Consider the listing below. Extract exactly the lines from the line containing "Bresnan J., Dingare" to the line containing "Elementary and Secondary", both included.

/---

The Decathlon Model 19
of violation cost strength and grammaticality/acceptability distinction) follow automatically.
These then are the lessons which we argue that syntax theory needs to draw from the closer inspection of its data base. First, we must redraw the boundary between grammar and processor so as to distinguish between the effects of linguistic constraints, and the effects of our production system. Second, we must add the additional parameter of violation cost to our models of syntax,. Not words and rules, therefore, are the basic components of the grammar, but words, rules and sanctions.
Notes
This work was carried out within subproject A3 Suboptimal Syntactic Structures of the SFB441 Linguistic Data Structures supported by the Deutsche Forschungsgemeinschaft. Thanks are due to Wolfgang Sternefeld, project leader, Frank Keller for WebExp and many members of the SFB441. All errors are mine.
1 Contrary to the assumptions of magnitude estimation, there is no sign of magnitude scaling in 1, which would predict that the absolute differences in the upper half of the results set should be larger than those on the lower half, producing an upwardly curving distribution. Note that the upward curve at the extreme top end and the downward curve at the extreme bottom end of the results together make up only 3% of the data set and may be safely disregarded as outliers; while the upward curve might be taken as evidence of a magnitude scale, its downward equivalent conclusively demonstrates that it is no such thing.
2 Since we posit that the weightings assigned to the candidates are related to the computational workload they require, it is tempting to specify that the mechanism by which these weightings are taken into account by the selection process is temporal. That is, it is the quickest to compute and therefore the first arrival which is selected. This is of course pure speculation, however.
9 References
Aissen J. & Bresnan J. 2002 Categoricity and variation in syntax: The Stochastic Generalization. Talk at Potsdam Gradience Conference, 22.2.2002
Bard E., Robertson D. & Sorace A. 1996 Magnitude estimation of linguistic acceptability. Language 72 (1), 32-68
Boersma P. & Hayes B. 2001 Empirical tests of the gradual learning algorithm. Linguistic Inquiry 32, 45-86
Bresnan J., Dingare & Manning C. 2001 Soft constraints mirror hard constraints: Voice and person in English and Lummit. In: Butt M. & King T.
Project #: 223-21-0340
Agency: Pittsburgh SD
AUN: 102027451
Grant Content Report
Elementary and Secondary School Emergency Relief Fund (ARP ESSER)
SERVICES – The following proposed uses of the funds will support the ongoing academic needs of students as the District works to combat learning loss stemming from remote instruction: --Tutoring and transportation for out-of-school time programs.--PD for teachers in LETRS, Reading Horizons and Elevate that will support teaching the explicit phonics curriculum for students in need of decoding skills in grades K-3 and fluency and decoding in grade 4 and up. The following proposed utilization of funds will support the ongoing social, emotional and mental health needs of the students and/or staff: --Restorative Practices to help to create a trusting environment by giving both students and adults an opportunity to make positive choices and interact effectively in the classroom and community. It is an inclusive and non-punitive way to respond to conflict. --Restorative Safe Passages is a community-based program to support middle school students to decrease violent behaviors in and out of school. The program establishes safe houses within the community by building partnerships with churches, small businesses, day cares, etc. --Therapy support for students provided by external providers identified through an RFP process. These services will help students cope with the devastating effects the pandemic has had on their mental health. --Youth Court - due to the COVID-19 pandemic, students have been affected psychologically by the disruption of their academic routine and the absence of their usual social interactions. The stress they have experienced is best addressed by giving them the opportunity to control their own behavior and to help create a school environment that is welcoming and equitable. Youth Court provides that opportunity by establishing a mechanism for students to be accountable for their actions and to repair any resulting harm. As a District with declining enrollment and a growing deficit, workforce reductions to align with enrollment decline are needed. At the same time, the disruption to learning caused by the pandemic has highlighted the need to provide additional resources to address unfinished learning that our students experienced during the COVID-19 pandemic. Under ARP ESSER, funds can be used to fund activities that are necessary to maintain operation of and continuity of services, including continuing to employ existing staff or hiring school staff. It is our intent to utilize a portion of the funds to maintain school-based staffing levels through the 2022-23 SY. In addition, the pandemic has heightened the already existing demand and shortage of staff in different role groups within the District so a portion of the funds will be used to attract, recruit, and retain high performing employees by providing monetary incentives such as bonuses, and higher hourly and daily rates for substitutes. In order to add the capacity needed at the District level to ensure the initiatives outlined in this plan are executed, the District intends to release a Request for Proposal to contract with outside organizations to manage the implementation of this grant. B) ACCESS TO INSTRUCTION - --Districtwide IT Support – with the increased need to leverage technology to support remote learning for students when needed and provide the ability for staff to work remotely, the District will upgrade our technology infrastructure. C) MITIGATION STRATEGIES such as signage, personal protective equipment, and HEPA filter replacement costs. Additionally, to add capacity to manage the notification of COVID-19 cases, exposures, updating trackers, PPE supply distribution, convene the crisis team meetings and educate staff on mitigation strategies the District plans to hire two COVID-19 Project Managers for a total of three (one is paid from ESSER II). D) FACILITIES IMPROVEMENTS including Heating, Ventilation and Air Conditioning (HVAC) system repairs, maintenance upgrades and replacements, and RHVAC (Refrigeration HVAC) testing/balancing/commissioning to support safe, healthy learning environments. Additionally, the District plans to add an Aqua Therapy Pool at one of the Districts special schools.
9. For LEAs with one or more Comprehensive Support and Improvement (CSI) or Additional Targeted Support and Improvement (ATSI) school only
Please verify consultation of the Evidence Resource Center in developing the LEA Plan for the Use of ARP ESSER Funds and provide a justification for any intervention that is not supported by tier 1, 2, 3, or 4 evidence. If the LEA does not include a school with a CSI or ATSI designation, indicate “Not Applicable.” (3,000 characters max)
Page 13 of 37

\---

(Solved problem):
Bresnan J., Dingare & Manning C. 2001 Soft constraints mirror hard constraints: Voice and person in English and Lummit. In: Butt M. & King T.
Project #: 223-21-0340
Agency: Pittsburgh SD
AUN: 102027451
Grant Content Report
Elementary and Secondary School Emergency Relief Fund (ARP ESSER)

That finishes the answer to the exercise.